» **Entries taken from a collection**:

##########

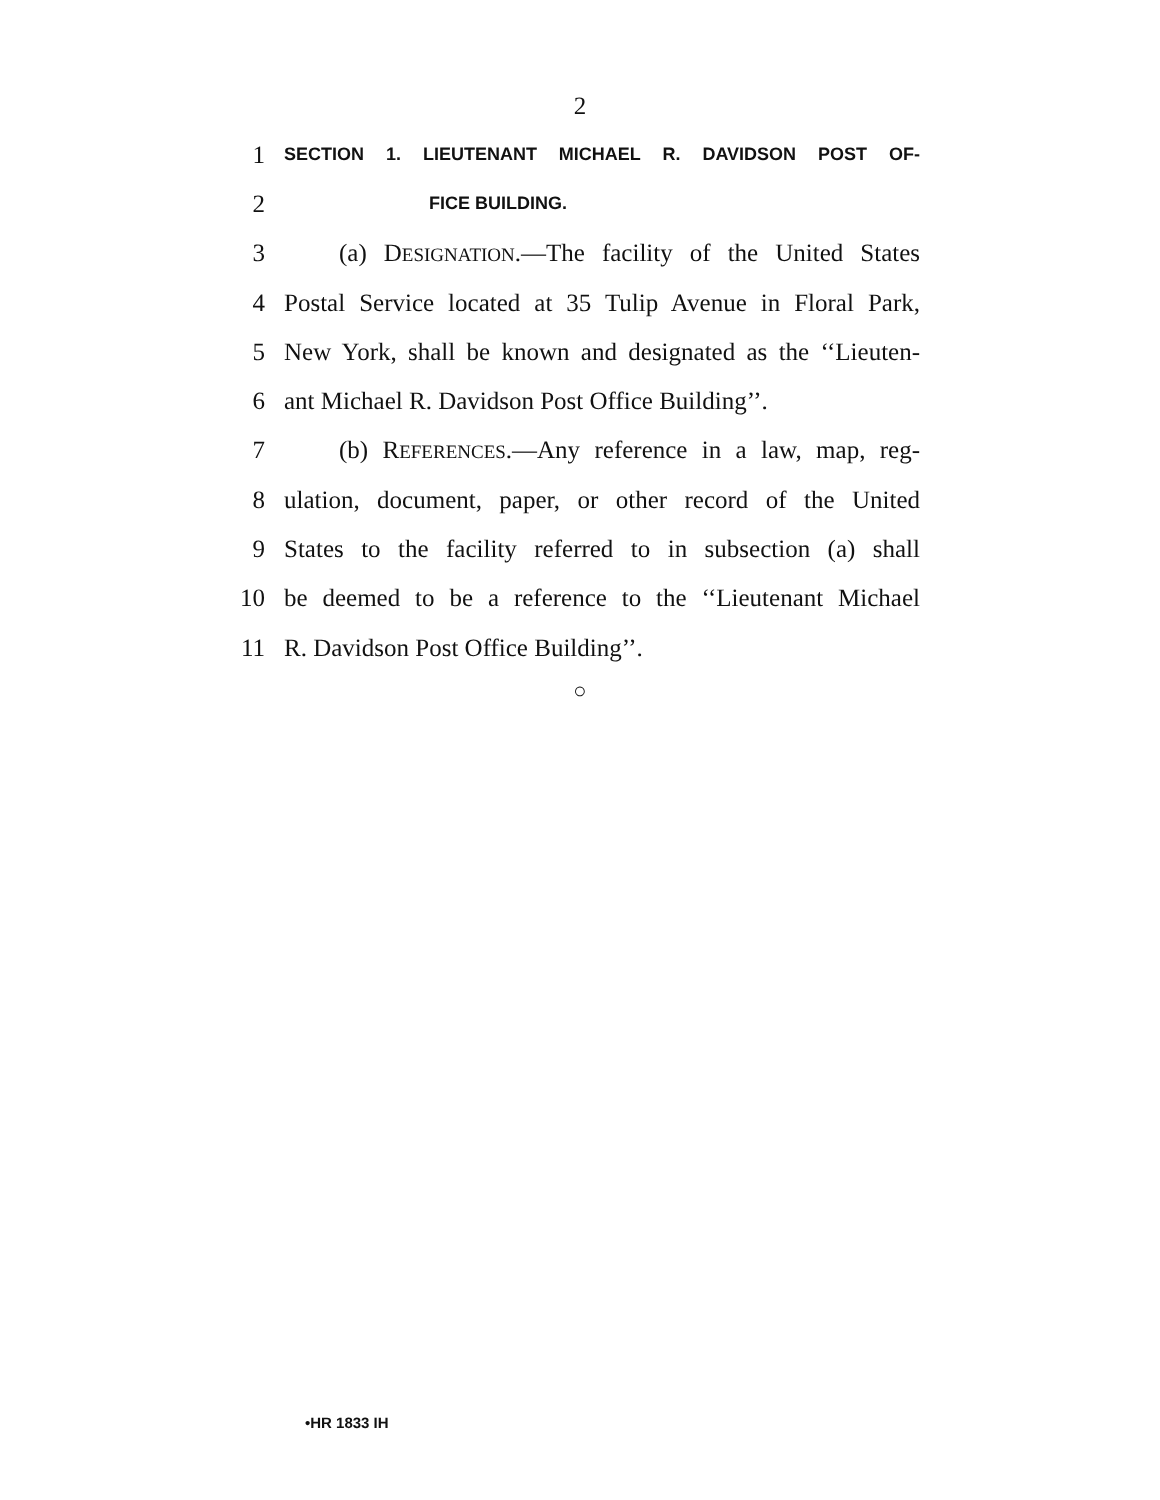2
1 SECTION 1. LIEUTENANT MICHAEL R. DAVIDSON POST OF-
2 FICE BUILDING.
3 (a) DESIGNATION.—The facility of the United States
4 Postal Service located at 35 Tulip Avenue in Floral Park,
5 New York, shall be known and designated as the ‘‘Lieuten-
6 ant Michael R. Davidson Post Office Building’’.
7 (b) REFERENCES.—Any reference in a law, map, reg-
8 ulation, document, paper, or other record of the United
9 States to the facility referred to in subsection (a) shall
10 be deemed to be a reference to the ‘‘Lieutenant Michael
11 R. Davidson Post Office Building’’.
○
•HR 1833 IH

##########

» **Exercise brief**: Copy out the entries verbatim, but skip every picture.

» **Your response**:
2
1 SECTION 1. LIEUTENANT MICHAEL R. DAVIDSON POST OF-
2 FICE BUILDING.
3 (a) DESIGNATION.—The facility of the United States
4 Postal Service located at 35 Tulip Avenue in Floral Park,
5 New York, shall be known and designated as the ‘‘Lieuten-
6 ant Michael R. Davidson Post Office Building’’.
7 (b) REFERENCES.—Any reference in a law, map, reg-
8 ulation, document, paper, or other record of the United
9 States to the facility referred to in subsection (a) shall
10 be deemed to be a reference to the ‘‘Lieutenant Michael
11 R. Davidson Post Office Building’’.
○
•HR 1833 IH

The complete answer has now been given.